Mesmo se você for a mulher mais sensata do mundo, dificilmente será capaz de antecipar e evitar todos os truques do destino. Especialmente, diz respeito à área genital - o preservativo rasgou (ou o seu parceiro não quer usá-lo para não estragar as sensações), ou os contraceptivos (bonés, espermicidas, etc.) falharam traiçoeiramente. O que podemos dizer sobre casos quando se trata de violência ...

Contracepção de emergência significa aqueles medicamentos que podem ajudar a prevenir a gravidez após uma relação sexual desprotegida por até cinco dias.

Os métodos de contracepção de emergência podem ser hormonais (contraceptivos orais) e mecânicos (espirais). Tudo isso, para dizer o mínimo, não é muito útil.

Remédios hormonais

Os meios de contracepção oral "se desdobram" durante o período mensal, bloqueiam a ovulação, causam contrações ativas do útero, rejeição do endométrio, em uma palavra, há uma falha hormonal aguda.

Entre os tipos de contracepção oral de emergência, a droga mais popular é a mifepristona. Ele suprime o efeito dos hormônios sexuais femininos e ajuda a reduzir o útero. Também use preparações orais combinadas - com progesterona e estrogênio, ou progesterona em sua forma pura.

Não agentes hormonais

A contracepção não-hormonal de emergência é a instalação de uma espiral com cobre, que causa irritação do útero devido à presença de um corpo estranho, resultando na contração do útero, e o óvulo não pode ser implantado na parede do útero.

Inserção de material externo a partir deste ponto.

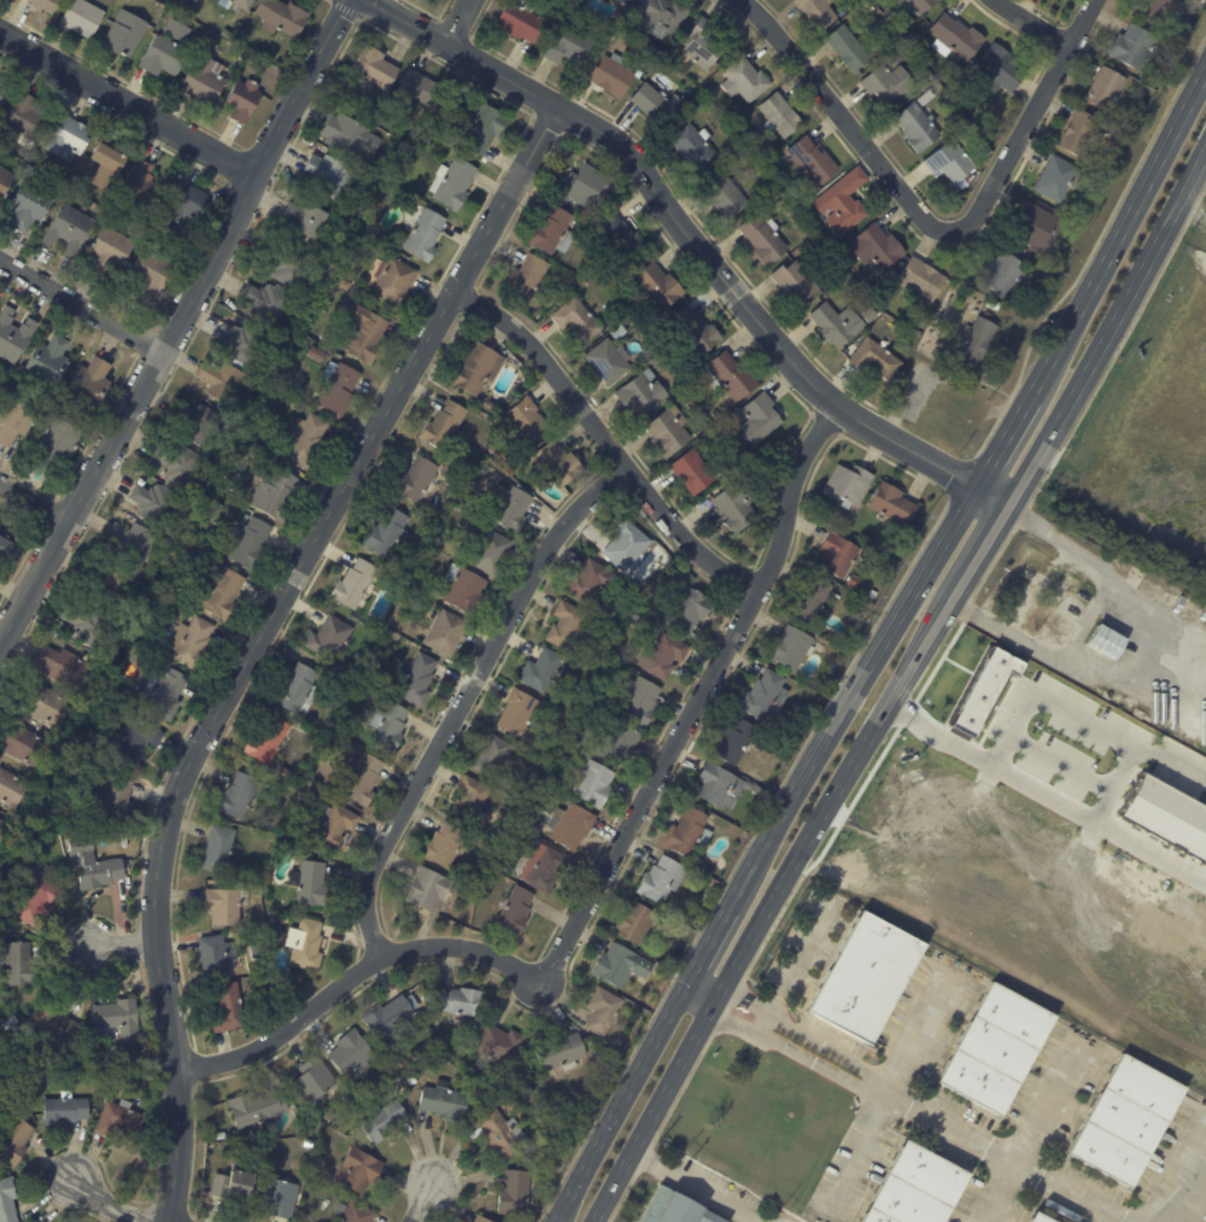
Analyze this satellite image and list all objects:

No entanto, a fim de estabelecer uma espiral, um ginecologista, testes e, em geral, a compatibilidade dos órgãos pélvicos com esses métodos de contracepção são necessários. A espiral não é o caminho mais frequente em situações de emergência.

O dano de métodos de emergência de proteção

Se após a ovulação já passou mais de sete dias - não faz sentido aplicar medidas de emergência, já que a chance de engravidar é quase igual a zero. Por que isso não faz sentido? Se medidas contraceptivas de emergência eram tão inofensivos, ninguém teria pensado em segurança com antecedência.

Regular, ou negligente e de uma só vez, tendo um dos meios de interrupção de emergência da gravidez nos estágios iniciais, pode levar à cessação da ovulação (anovulação), infertilidade, diabetes, obesidade , hipertensão.

E quanto às consequências "moles", não tão fatais, é: vômito, sangramento do trato genital, dores cortantes no baixo-ventre, tontura.

Antes de tomar qualquer um, mesmo os meios mais inofensivos de contracepção de emergência, você deve consultar um médico exatamente no modo de emergência.